§ **TASK REQUIREMENTS**: The expected output is exactly the lines below, starting at the line with "# Structure & Editing" and ending at the line with "#[sec_form]Formatting", both included; no other line belongs in it.

§ **INFORMATION SUPPLIED**:

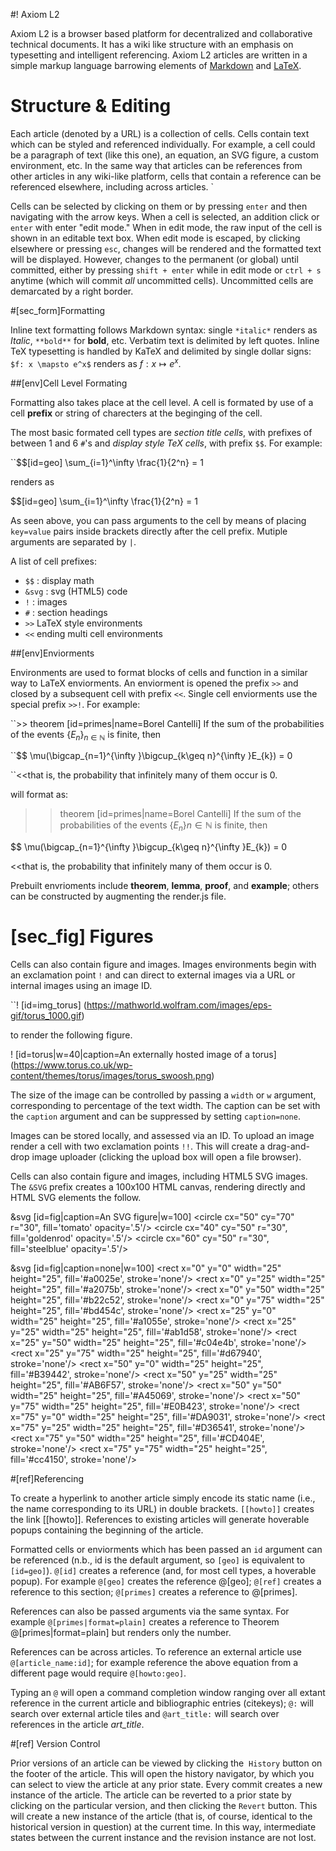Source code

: #! Axiom L2

Axiom L2 is a browser based platform for decentralized and collaborative technical documents. It has a wiki like structure with an emphasis on typesetting and intelligent referencing. Axiom L2 articles are written in a simple markup language barrowing elements of [Markdown](https://en.wikipedia.org/wiki/Markdown) and [LaTeX](https://www.latex-project.org/).

# Structure & Editing 

Each article (denoted by a URL) is a collection of cells. Cells contain text which can be styled and referenced individually. For example, a cell could be a paragraph of text (like this one), an equation, an SVG figure, a custom environment, etc. In the same way that articles can be references from other articles in any wiki-like platform, cells that contain a reference can be referenced elsewhere, including across articles. \`

Cells can be selected by clicking on them or by pressing `enter` and then navigating with the arrow keys. When a cell is selected, an addition click or `enter` with enter "edit mode." When in edit mode, the raw input of the cell is shown in an editable text box. When edit mode is escaped, by clicking elsewhere or pressing `esc`, changes will be rendered and the formatted text will be displayed. However, changes to the permanent (or global) until committed, either by pressing `shift + enter` while in edit mode or `ctrl + s` anytime (which will commit *all* uncommitted cells). Uncommitted cells are demarcated by a right border.

#[sec_form]Formatting 

Inline text formatting follows Markdown syntax: single `*italic*` renders as *Italic*, `**bold**` for **bold**, etc. Verbatim text is delimited by left quotes. Inline TeX typesetting is handled by KaTeX and delimited by single dollar signs: `$f: x \mapsto e^x$` renders as $f: x \mapsto e^x$.

##[env]Cell Level Formating

Formatting also takes place at the cell level. A cell is formated by use of a cell **prefix** or string of charecters at the beginging of the cell. 

 The most basic formated cell types are *section title cells*, with prefixes of between 1 and 6 `#`'s and *display style TeX cells*, with prefix `$$`. For example:

``$$[id=geo] \sum_{i=1}^\infty \frac{1}{2^n} = 1

renders as

$$[id=geo] \sum_{i=1}^\infty \frac{1}{2^n} = 1

As seen above, you can pass arguments to the cell by means of placing `key=value` pairs inside brackets directly after the cell prefix. Mutiple arguments are separated by `|`.

A list of cell prefixes:

- `$$` : display math
- `&svg` : svg (HTML5) code
- `!` : images
- `#` : section headings
- `>>` LaTeX style environments
- `<<` ending multi cell environments

##[env]Enviorments

Environments are used to format blocks of cells and function in a similar way to LaTeX enviorments. An enviorment is opened the prefix `>>` and closed by a subsequent cell with prefix `<<`. Single cell enviorments use the special prefix `>>!`. For example:

``>> theorem [id=primes|name=Borel Cantelli] If the sum of the probabilities of the events $\{E_n\}_{n\in \mathbb{N}}$ is finite, then

``$$ \mu(\bigcap_{n=1}^{\infty }\bigcup_{k\geq n}^{\infty }E_{k}) = 0

``<<that is, the probability that infinitely many of them occur is $0$.

will format as:

>> theorem [id=primes|name=Borel Cantelli] If the sum of the probabilities of the events $\{E_n\}{n\in \mathbb{N}}$ is finite, then

$$ \mu(\bigcap_{n=1}^{\infty }\bigcup_{k\geq n}^{\infty }E_{k}) = 0

<<that is, the probability that infinitely many of them occur is $0$.

Prebuilt envrioments include **theorem**, **lemma**, **proof**, and **example**; others can be constructed by augmenting the render.js file.

# [sec_fig] Figures

Cells can also contain figure and images. Images environments begin with an exclamation point `!` and can direct to external images via a URL or internal images using an image ID.

``! [id=img_torus] (https://mathworld.wolfram.com/images/eps-gif/torus_1000.gif)

to render the following figure.

! [id=torus|w=40|caption=An externally hosted image of a torus] (https://www.torus.co.uk/wp-content/themes/torus/images/torus_swoosh.png)

The size of the image can be controlled by passing a `width` or `w` argument, corresponding to percentage of the text width. The caption can be set with the `caption` argument and can be suppressed by setting `caption=none`.

Images can be stored locally, and assessed via an ID. To upload an image render a cell with two exclamation points `!!`. This will create a drag-and-drop image uploader (clicking the upload box will open a file browser).

Cells can also contain figure and images, including HTML5 SVG images. The `&SVG` prefix creates a 100x100 HTML canvas, rendering directly and HTML SVG elements the follow.

&svg [id=fig|caption=An SVG figure|w=100] 
<circle cx="50" cy="70" r="30", fill='tomato' opacity='.5'/>
<circle cx="40" cy="50" r="30", fill='goldenrod' opacity='.5'/>
<circle cx="60" cy="50" r="30", fill='steelblue' opacity='.5'/>

&svg [id=fig|caption=none|w=100]
<rect x="0" y="0" width="25" height="25", fill='#a0025e', stroke='none'/>
<rect x="0" y="25" width="25" height="25", fill='#a2075b', stroke='none'/>
<rect x="0" y="50" width="25" height="25", fill='#b22c52', stroke='none'/>
<rect x="0" y="75" width="25" height="25", fill='#bd454c', stroke='none'/>
<rect x="25" y="0" width="25" height="25", fill='#a1055e', stroke='none'/>
<rect x="25" y="25" width="25" height="25", fill='#ab1d58', stroke='none'/>
<rect x="25" y="50" width="25" height="25", fill='#c04e4b', stroke='none'/>
<rect x="25" y="75" width="25" height="25", fill='#d67940', stroke='none'/>
<rect x="50" y="0" width="25" height="25", fill='#B39442', stroke='none'/>
<rect x="50" y="25" width="25" height="25", fill='#AB6F57', stroke='none'/>
<rect x="50" y="50" width="25" height="25", fill='#A45069', stroke='none'/>
<rect x="50" y="75" width="25" height="25", fill='#E0B423', stroke='none'/>
<rect x="75" y="0" width="25" height="25", fill='#DA9031', stroke='none'/>
<rect x="75" y="25" width="25" height="25", fill='#D36541', stroke='none'/>
<rect x="75" y="50" width="25" height="25", fill='#CD404E', stroke='none'/>
<rect x="75" y="75" width="25" height="25", fill='#cc4150', stroke='none'/>

#[ref]Referencing 

To create a hyperlink to another article simply encode its static name (i.e., the name corresponding to its URL) in double brackets. `[[howto]]` creates the link [[howto]]. References to existing articles will generate hoverable popups containing the beginning of the article. 

Formatted cells or enviorments which has been passed an `id` argument can be referenced (n.b., id is the default argument, so `[geo]` is equivalent to `[id=geo]`). `@[id]` creates a reference (and, for most cell types, a hoverable popup). For example `@[geo]` creates the reference @[geo]; `@[ref]` creates a reference to this section; `@[primes]` creates a reference to @[primes].

References can also be passed arguments via the same syntax. For example `@[primes|format=plain]` creates a reference to Theorem @[primes|format=plain] but renders only the number.

References can be across articles. To reference an external article use `@[article_name:id]`; for example reference the above equation from a different page would require `@[howto:geo]`.

Typing an `@` will open a command completion window ranging over all extant reference in the current article and bibliographic entries (citekeys); `@:` will search over external article tiles and `@art_title:` will search over references in the article *art_title*.

#[ref] Version Control

Prior versions of an article can be viewed by clicking the  `History` button on the footer of the article. This will open the history navigator, by which you can select to view the article at any prior state. Every commit creates a new instance of the article. The article can be reverted to a prior state by clicking on the particular version, and then clicking the `Revert` button. This will create a new instance of the article (that is, of course, identical to the historical version in question) at the current time. In this way, intermediate states between the current instance and the revision instance are not lost.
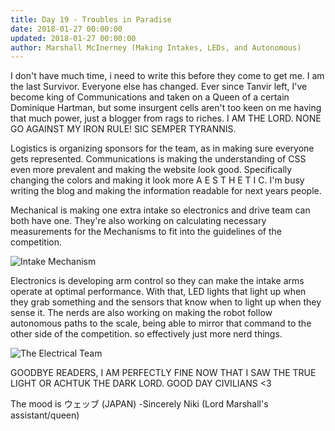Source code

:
 ```yaml
---
title: Day 19 - Troubles in Paradise
date: 2018-01-27 00:00:00
updated: 2018-01-27 00:00:00
author: Marshall McInerney (Making Intakes, LEDs, and Autonomous)
---
```


 I don't have much time, i need to write this before they come to get me. I am the last Survivor. Everyone else has changed. Ever since Tanvir left, I've become king of Communications and taken on a Queen of a certain Dominique Hartman, but some insurgent cells aren't too keen on me having that much power, just a blogger from rags to riches. I AM THE LORD. NONE GO AGAINST MY IRON RULE! SIC SEMPER TYRANNIS.

 Logistics is organizing sponsors for the team, as in making sure everyone gets represented. Communications is making the understanding of CSS even more prevalent and making the website look good. Specifically changing the colors and making it look more A E S T H E T I C. I'm busy writing the blog and making the information readable for next years people.

 Mechanical is making one extra intake so electronics and drive team can both have one. They're also working on calculating necessary measurements for the Mechanisms to fit into the guidelines of the competition.

 ![Intake Mechanism](/images/20180127/intake-mechanism.jpg)

 Electronics is developing arm control so they can make the intake arms operate at optimal performance. With that, LED lights that light up when they grab something and the sensors that know when to light up when they sense it. The nerds are also working on making the robot follow autonomous paths to the scale, being able to mirror that command to the other side of the competition. so effectively just more nerd things.

 ![The Electrical Team](/images/20180127/the-electrical-team.jpg)

 GOODBYE READERS, I AM PERFECTLY FINE NOW THAT I SAW THE TRUE LIGHT OR ACHTUK THE DARK LORD. GOOD DAY CIVILIANS <3

 The mood is ウェッブ (JAPAN) -Sincerely Niki (Lord Marshall's assistant/queen)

§ **WRITTEN ANSWER**:
# Structure & Editing 

Each article (denoted by a URL) is a collection of cells. Cells contain text which can be styled and referenced individually. For example, a cell could be a paragraph of text (like this one), an equation, an SVG figure, a custom environment, etc. In the same way that articles can be references from other articles in any wiki-like platform, cells that contain a reference can be referenced elsewhere, including across articles. \`

Cells can be selected by clicking on them or by pressing `enter` and then navigating with the arrow keys. When a cell is selected, an addition click or `enter` with enter "edit mode." When in edit mode, the raw input of the cell is shown in an editable text box. When edit mode is escaped, by clicking elsewhere or pressing `esc`, changes will be rendered and the formatted text will be displayed. However, changes to the permanent (or global) until committed, either by pressing `shift + enter` while in edit mode or `ctrl + s` anytime (which will commit *all* uncommitted cells). Uncommitted cells are demarcated by a right border.

#[sec_form]Formatting 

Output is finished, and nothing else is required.